How to build effective risk profiles

Understanding risk profiles

Risk profiles let you manage which risk rules you apply to payments made on a merchant account.

Default risk profiles

When onboarding to Adyen you will receive a default risk profile to which all of your merchant accounts will be assigned. This default (parent) profile comes with a number of pre configured rules depending on the product tier

Customizing risk profiles

You may choose to keep this set up or create multiple risk profiles based on the risk and fraud needs of a particular merchant account. For example, you may want to have a stricter set of rules for a particular geo or line of business that poses a higher fraud risk. 

Building an effective risk profile

Building an effective risk profile is a continuous process that involves understanding your markets, configuring risk rules and continuously monitoring and updating your profile based on fraud trends.  

Machine Learning and Risk rules

Customizing machine learning fraud models

The latest version of our risk engine is a hybrid solution pairing powerful machine learning models with customizable risk rules. To build the most effective risk profile consider your risk and optimization goals for the merchant account. 
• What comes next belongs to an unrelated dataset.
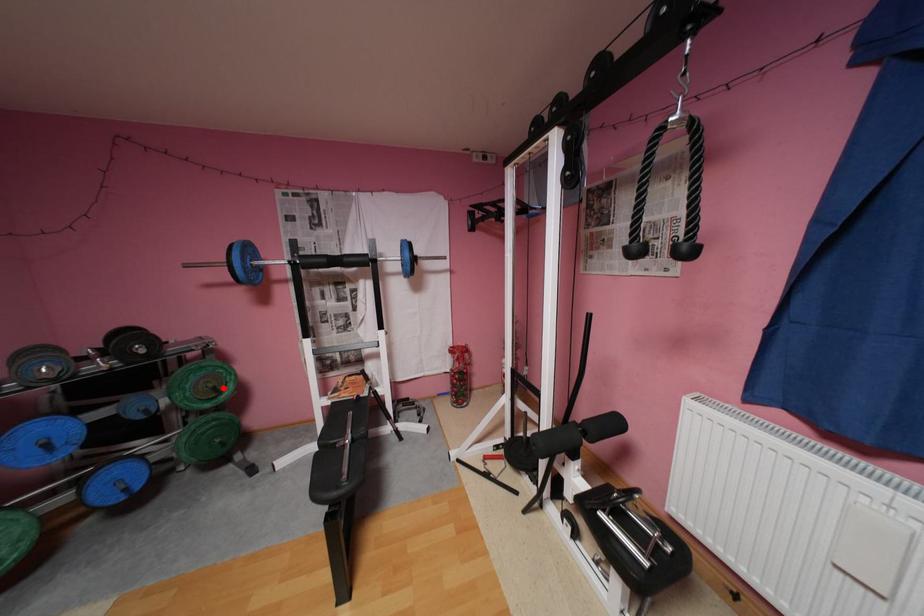
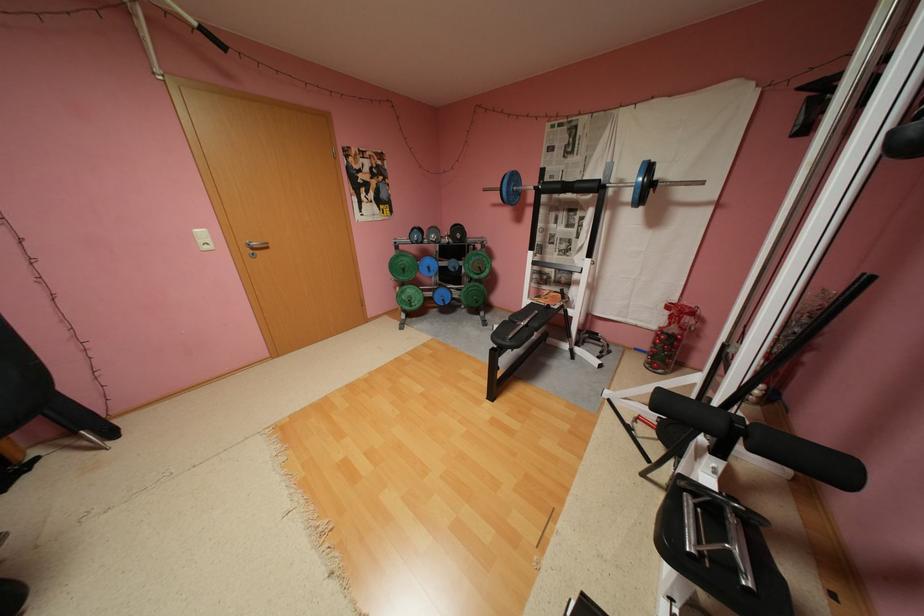
Question: I am providing you with two images of the same scene from different viewpoints. Given a red point in image1, look at the same physical point in image2. Is it:

Choices:
 (A) Closer to the viewpoint
 (B) Farther from the viewpoint

Answer: (A)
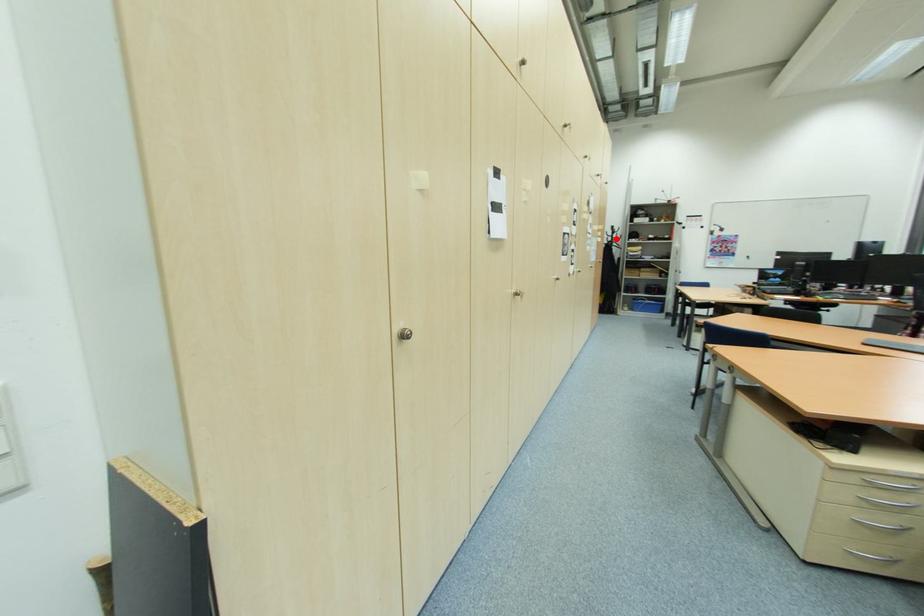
You are able to customize our machine learning fraud model to decide how much risk you are willing to take on. By default, the rule “Machine learning: fraud risk” will block transactions with a high risk classification. The medium and high risk thresholds aim to find a balanced approach between auth and fraud rate. 

A risk threshold of ‘Very High’ should be selected if your goal is to maximize authorization rates with the knowledge that some fraud may get through. On the opposite end a risk threshold of ‘Low’ will have the goal of minimizing fraud rates, with the possibility of blocking legitimate transactions. You are able to adjust these thresholds as you monitor their results using our Risk & Disputes Dashboard located in the Customer area. 

Creating Customer Risk Rules

Designing effective Custom Risk Rules

For an additional layer of risk and fraud mitigation Adyen’s risk engine gives you the power to create custom risk rules. In order to create effective custom risk rules consider the risk and fraud challenges that face your business. To create the most powerful custom risk rules we recommend that you send in as many of the required risk fields as possible. This allows for the creation of granular BLOCK, ALLOW, REVIEW and CHECK FOR 3DS rules. 

For example, a rule blocking all transactions with an amount greater than $5,000.00 would inevitably block good shoppers. 

But a rule blocking a transaction with all of the below conditions will only trigger on a small subset of traffic that you have determined to be high risk. 

  • An amount greater than $5,000.00 

  • A delivery address in Miami, FL 

  • A BIN of 12345 

  • More than five issuer refusals in the past 24 hours (as determined by ShopperDNA) 

Backtesting Risk Rules

In order to gain insights on a risk rule’s performance prior to enabling it you can utilize our backtesting feature.

A back test will show you the rule’s performance based on past transactions over a certain time period. The effectiveness of the rule can be determined based on the outcome of past transactions.

If your goal is to create a BLOCK rule that stops fraudulent activity you will be focused on the count and amount of fraudulent payments. This represents transactions that would have triggered your rule and that have since become notifications of fraud or fraud chargebacks. Ideally you will want to see more fraudulent than legitimate payments. The delta between these two metrics can give you insight into possible false positives and decide if the rule is worth creation based on your risk tolerance.

Based on the back rule results you can further iterate on the rule, adjusting and adding fields.

A measure of effectiveness for an ALLOW rule would not show any past transactions that have resulted in fraud. 

Keep in mind that the data pertaining to fraudulent and legitimate payments may change as additional fraud chargebacks and NoFs are received. The count and amount shown in the back testing results are based on the outcomes of transactions at the time of the back test.